A Simple Package Update Saved My Months of Debugging

For months I was plagued with a maddening issue. Every time I used the Ollama API through OpenWebUI (OWUI) behind Traefik, the response streams would get interrupted mid-flight, breaking the JSON parsing on the receiving end. It worked fine going direct, but behind my ingress? Broken. Every. Single. Time.

What followed was months of troubleshooting that took me through every layer of my stack, only to be saved by the most mundane fix imaginable.

The Symptom

The problem was specific and consistent: streaming responses from Ollama would start fine, chug along for a bit, and then… nothing. The stream would terminate prematurely, leaving the client hanging, waiting for the rest of the response that would never arrive. It wasn’t a timeout issue - the stream just stopped, mid-chunk, like something was cutting the connection.

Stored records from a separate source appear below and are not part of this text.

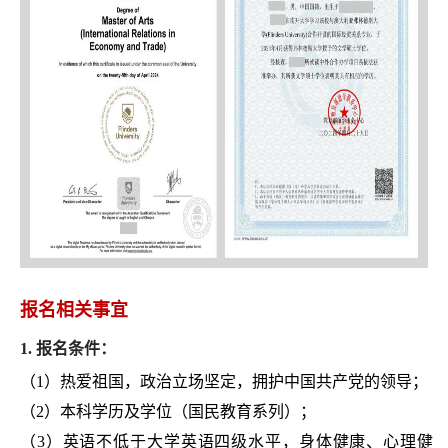
报名相关事宜
1. 报名条件：
（
1
）热爱祖国，政治立场坚定，拥护中国共产党的领导；
（
2
）本科学历及学位（国民教育系列）；
（
3
）英语不低于大学英语四级水平，身体健康、心理健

Interruption from the future

My setup: Traefik (in my K3s cluster) → OWUI → Ollama. All running on my home lab infrastructure, which I wrote about here and here.

Okay back to the story

The Traefik Rabbit Hole

I started, logically, at the edge. Traefik. I must have read every documentation page on their site related to:

  • Buffer sizes
  • Streaming configurations
  • passHostHeader
  • serversTransport
  • responseForwarding
  • forwardingTimeouts
  • WebSocket configs

I learned more about Traefik than I ever planned to, good stuff but… oh my gawd was it boring. I created custom middlewares, tweaked timeouts at every layer, tried websocket-specific configurations. Nothing.

Then I moved to MTU settings. Maybe the packets were being fragmented? I adjusted, I tuned, I broke things, I fixed them. Still broken.

The OWUI Deep Dive

Okay, so not Traefik. Must be OWUI. I dove into the OWUI documentation, searched issues, found threads. And that’s when I found it - other people reporting the exact same streaming issues. Posts with titles like “Streaming broken behind reverse proxy” and not a single helpful response.

Until… “Oh, never mind, it started working!” or “Fixed it somehow!” or the dreaded “Found the issue, nevermind it wasn’t that.”

No one ever posted what actually fixed it. I began to suspect this was some kind of cosmic conspiracy.

The Kubernetes Nuclear Option

Fine. Not Traefik, not OWUI. Maybe K3s itself? Maybe something weird with the cluster?

I tore down the entire K3s cluster. All four nodes, everything. Rebuilt it from scratch using k3sup, re-applied all my ArgoCD applications, restored the GitOps state. Same issue.

Maybe it’s the OS? I wiped one of the nodes, reinstalled Debian, joined it back to the cluster. Same issue.

At this point I was ready to nuke everything from orbit. “I’m just going to wipe all the nodes and upgrade to Debian Trixie,” I told myself. “Start fresh.”

The Fix That Wasn’t Supposed to Work

Right next to my destroy script was the update_nodes.sh. Hmm “screw it” lets update before it turn around and update the nodes

So I ran update_nodes.sh, it’s just a fancy script to do a bunch of updates on all the nodes…

TLDR:

apt-get update && apt-get upgrade

Rebooted. Fired everything back up.

The streaming responses were perfect. No interruptions. No broken JSON. Just clean, complete streams.

I sat there staring at the terminal for a long moment.

The Irony

Months. Months of troubleshooting. Tweaking Traefik configs at 2 AM (seriously, gitops from my phone). Reading source code for headers that might be wrong. Destroying and rebuilding my entire cluster twice. Contemplating a full OS reinstall.

And it was fixed by a routine apt-get update && apt-get upgrade that I ran because the script was right there.

I still don’t know what package was broken. I didn’t bother checking; by the time I realized it was working, the upgrade had already applied and I was too afraid to look and break the magic.

Lessons

The lesson here isn’t that you should always run package updates (though you should). It’s that sometimes the simplest explanations are right, and sometimes the most mundane fixes are the real ones. I spent weeks assuming it was some complex interaction between Traefik and streaming protocols, when really some package somewhere in my base OS had a bug that got patched in some routine update.

The fix that took me months to find took 30 seconds to apply.